Auteure: Natasha Brown
Editeur: Grasset – 3 septembre 2025 (240 pages)
Lu en septembre 2025
Mon avis: Le roman s’ouvre sur un article publié dans un célèbre magazine britannique, où il est question d’un homme violemment agressé à coups de lingot d’or dans une ferme isolée du Yorkshire.
L’article présente les différents protagonistes de ce fait divers et leur entourage. L’agresseur est un pauvre type démuni qui s’est enfui avec le lingot, lequel s’avère invendable ; la victime est le leader d’un groupuscule anarchiste dénommé « les Universalistes », lesquels squattent la ferme susmentionnée ; le propriétaire des lieux est aussi un pauvre type mais pas démuni, puisqu’il est le prototype du banquier converti au capitalisme le plus forcené. Intervient également une chroniqueuse célèbre pour son franc-parler et ses convictions anti-woke, et qui s’avère être la mère de l’agresseur.
Dans les chapitres suivants, on fera connaissance avec la jeune journaliste auteure de l’article, et on verra comment elle a manipulé les faits pour les transformer en une histoire génératrice de clics qui lancera peut-être sa carrière et lui permettra de prendre une revanche sur ses « amis » d’université qui la snobent depuis qu’ils ont, eux, réussi dans la vie. On verra également comment la journaliste a elle-même été utilisée par la personne qui l’a tuyautée sur l’histoire du lingot, laquelle avait besoin d’un coup de buzz. Enfin, on découvrira le vrai visage de chaque personnage.
Ce roman est rebondissant, au sens où il oblige le lecteur à réajuster sans cesse son point de vue à mesure qu’il découvre les intérêts plus ou moins divergents et égocentriques des protagonistes et qu’il reconstitue la vérité en juxtaposant les versions de chacun.
« Les Universalistes » sont un portrait acide de l’Angleterre actuelle et de sa multiculturalité tant vantée, en vertu de laquelle les minorités sont tellement privilégiées qu’au final elles conduisent au déclassement de ceux qui n’en font pas partie. Il est donc aussi question de justice sociale, de racisme, de wokisme, de liberté d’expression et de tolérance, d’esprit critique, d’individualisme, du pouvoir des mots et de la manipulation de la vérité par le langage à des fins purement intéressées. Ce n’est pas joli-joli mais c’est malheureusement réaliste. Et l’auteure met les différents camps face à face, sans prendre parti, laissant le lecteur trancher.
A la fois cruel et jouissif avec son humour grinçant qui fait un peu penser à « Bienvenue au club » de Jonathan Coe, un roman intelligent et remarquablement construit.
En partenariat avec les Editions Grasset via Netgalley.
#LesUniversalistes #NetGalleyFrance
Présentation par l’éditeur:
Dans une ferme isolée du Yorkshire, un homme est brutalement assommé à l’aide d’un lingot. Que faisait le principal suspect de cette attaque au milieu d’un groupe de squatteurs ? Qui est le propriétaire de cette demeure et de cette arme en or massif ? Hannah, une jeune journaliste, a mené l’enquête et interrogé tous les protagonistes pour nous livrer le récit précis des événements : un banquier cynique, une polémiste iconoclaste et un groupuscule anarchiste dont les chemins n’auraient jamais dû se croiser.

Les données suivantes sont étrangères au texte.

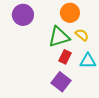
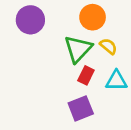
green triangle: (59, 37) -> (78, 49), turned -30
purple square: (61, 82) -> (81, 108), turned 30

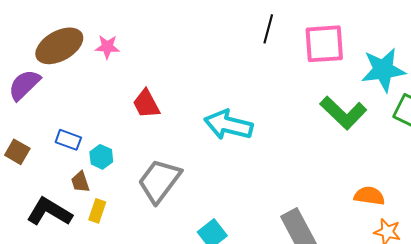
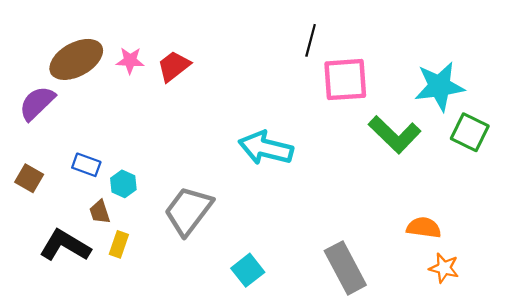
pink square: (324, 44) -> (345, 80), moved
red trapezoid: (146, 104) -> (174, 66), moved, turned 80

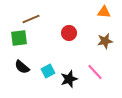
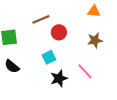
brown line: (31, 19) -> (41, 19), moved
cyan square: (48, 71) -> (49, 57), moved

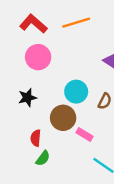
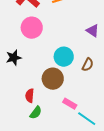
black star: (27, 98) -> (14, 58), moved
pink rectangle: (84, 134) -> (70, 104), moved

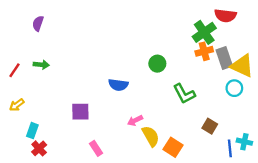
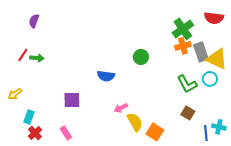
red semicircle: (225, 16) -> (214, 18), moved
red line: (15, 70) -> (23, 55), moved
green L-shape: (184, 94) -> (187, 84), moved
pink rectangle: (96, 148) -> (66, 133), moved

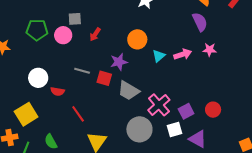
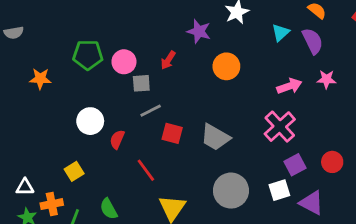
gray square: (75, 19) -> (141, 83), moved
cyan triangle: (159, 56) -> (280, 33), moved
purple star: (119, 62) -> (199, 31), moved, turned 30
gray line: (82, 71) -> (151, 111), turned -42
red square: (104, 78) -> (172, 133), moved
red semicircle: (58, 91) -> (117, 139), turned 104
pink cross: (159, 105) -> (280, 127), moved
yellow square: (26, 114) -> (74, 171), size x0.6

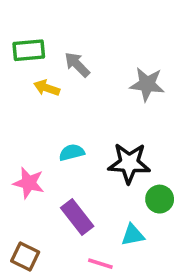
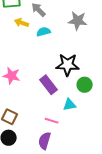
cyan semicircle: (72, 152) -> (44, 32), moved
purple rectangle: (77, 217) -> (49, 85), moved

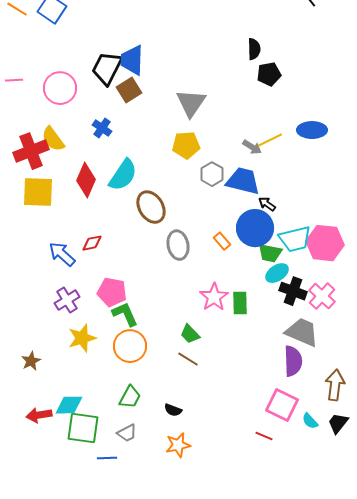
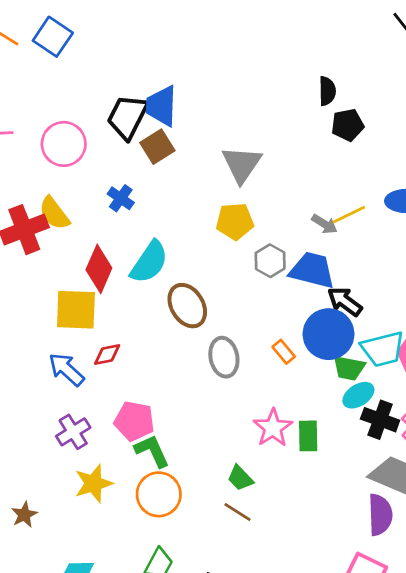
yellow square: (38, 192) -> (76, 310), moved
black arrow: (267, 204) -> (345, 301), size x1.5

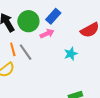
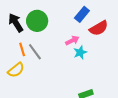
blue rectangle: (53, 16) -> (82, 14), moved
pink arrow: (47, 34) -> (72, 41), moved

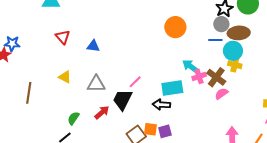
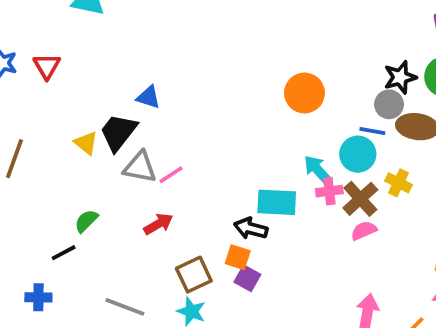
red triangle: (63, 37) -> (47, 66), moved
cyan circle: (233, 51) -> (358, 154), moved
pink line: (135, 82) -> (171, 175), moved
black trapezoid: (122, 100) -> (118, 132), moved
red arrow: (102, 112) -> (158, 224), moved
orange square: (150, 129) -> (238, 257), moved
purple square: (165, 131) -> (247, 278), turned 32

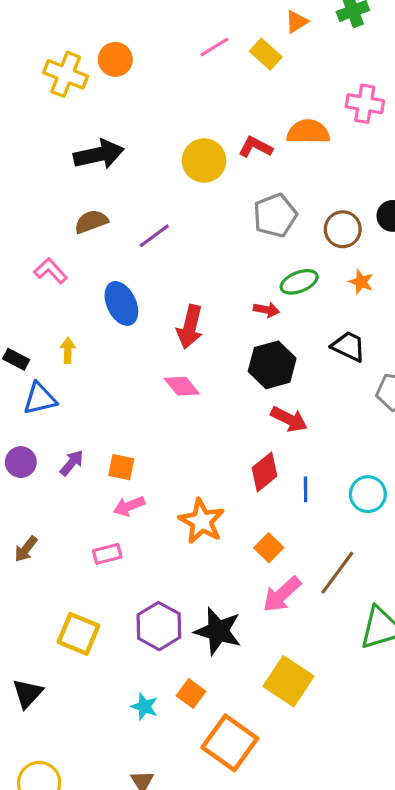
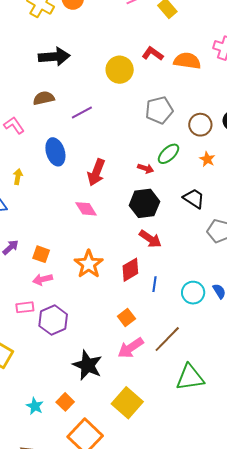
red L-shape: (255, 147) -> (153, 54), moved
green ellipse: (299, 282) -> (169, 154), turned -30
orange star: (202, 521) -> (89, 264), moved
purple hexagon: (159, 626) -> (53, 320), moved

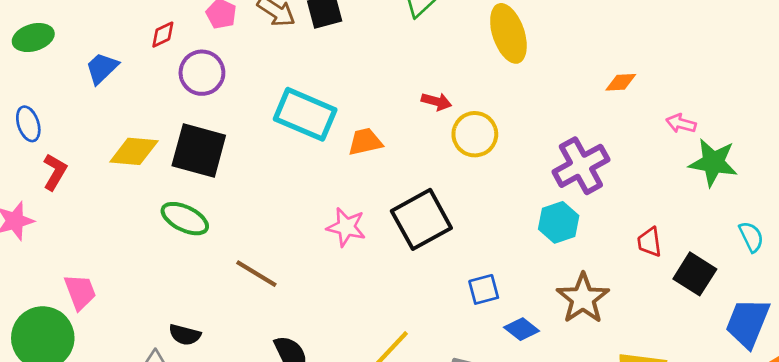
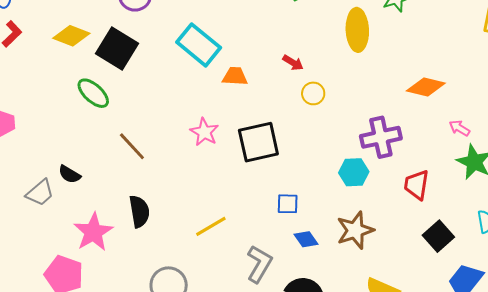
orange diamond: (621, 82) -> (426, 87), size x1.6
yellow circle: (475, 134) -> (313, 93), size x0.7
red trapezoid: (649, 242) -> (417, 185), moved, size x1.4

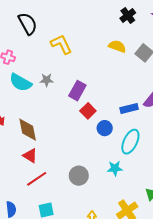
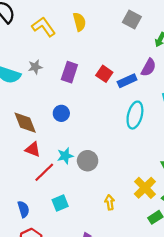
yellow semicircle: (117, 46) -> (79, 22), moved, turned 66
red square: (88, 111) -> (104, 74), moved
blue circle: (105, 128) -> (61, 113), moved
cyan star: (115, 168) -> (65, 156), moved

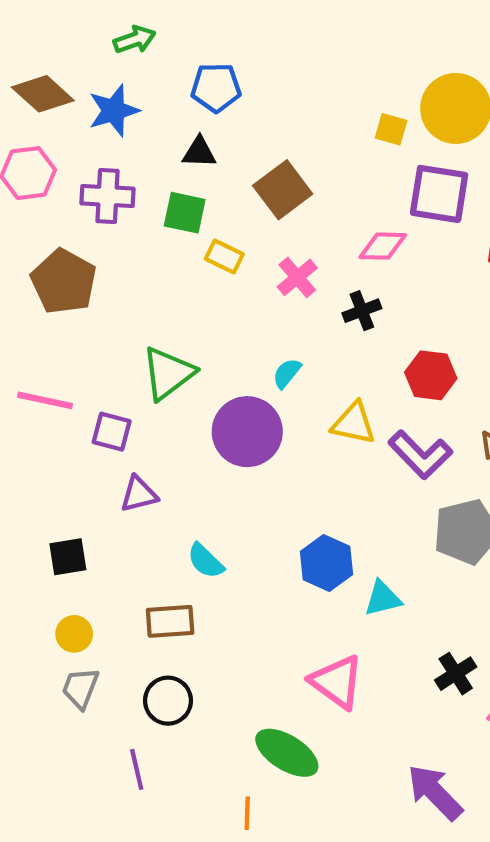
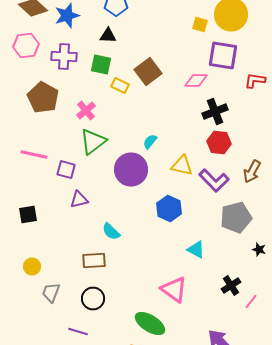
brown square: (283, 190) -> (148, 72), moved
pink cross: (297, 277) -> (86, 110), moved
black cross: (362, 311) -> (215, 112), moved, size x1.4
black square: (68, 557) -> (28, 214), moved
blue hexagon: (326, 563) -> (169, 208), moved
cyan triangle: (383, 598) -> (196, 250), turned 42
yellow circle: (74, 634) -> (32, 266), moved
purple line: (137, 769) -> (78, 332), turned -60

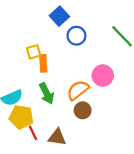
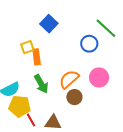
blue square: (59, 16) -> (49, 24), moved
blue circle: (76, 36) -> (89, 44), moved
pink circle: (103, 76) -> (99, 77), moved

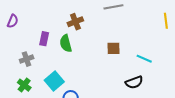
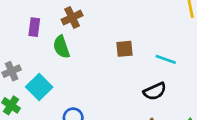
purple rectangle: (44, 39) -> (34, 27), moved
cyan square: (54, 81) -> (39, 87), moved

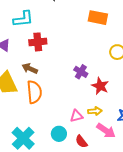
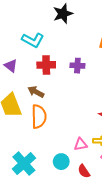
cyan L-shape: (23, 19) -> (33, 40), turned 30
purple cross: (81, 72) -> (77, 66), moved, turned -32

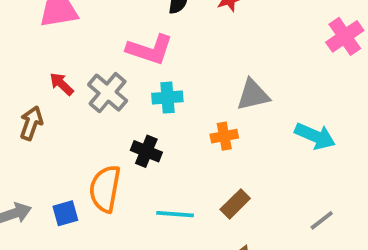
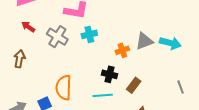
red arrow: (62, 84) -> (28, 27), moved
gray triangle: (253, 95) -> (144, 41), moved
black cross: (146, 151) -> (110, 74), moved
gray line: (322, 220) -> (181, 87), turned -64

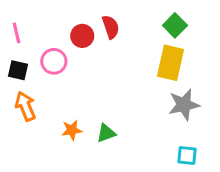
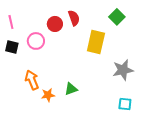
yellow rectangle: (170, 63) -> (96, 42), moved
orange arrow: (25, 106) -> (32, 80), moved
orange star: (72, 130) -> (48, 95), moved

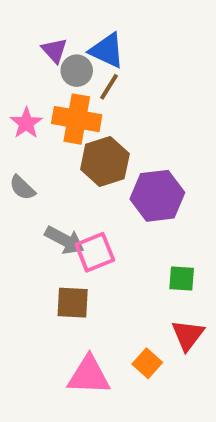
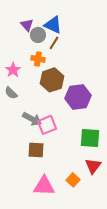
orange cross: (77, 119) -> (38, 59), size x0.6
pink star: (26, 123) -> (13, 70), moved
green square: (182, 279) -> (90, 138), size x1.5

Mais lorsque se termine l’article d’Hannah, publié par un célèbre magazine, la caméra change soudain d’épaule et nous rencontrons les acteurs de ce drame devenu viral. Au centre de cette galaxie de personnages se trouve Lenny, chroniqueuse et autrice de deux livres viscéralement « anti-woke ». Grande gueule, maligne, drôle – et délicieusement détestable –, elle aussi connaît le pouvoir d’un récit efficace. Hannah avait besoin de l’histoire du lingot pour lancer sa carrière de journaliste, Lenny avait besoin de visibilité pour accroître sa surface médiatique. Mais à jouer avec les lecteurs, c’est toute la société qu’on risque de mettre à feu…
Les Universalistes explore le pouvoir du langage et questionne notre vigilance face à l’information. La plume de Natasha Brown est d’une férocité jouissive et nous rappelle que derrière une plaisanterie ou une métaphore bien sentie, se cachent parfois des discours dangereusement populistes. Un roman aussi addictif que brillant qui a déjà conquis le Royaume-Uni.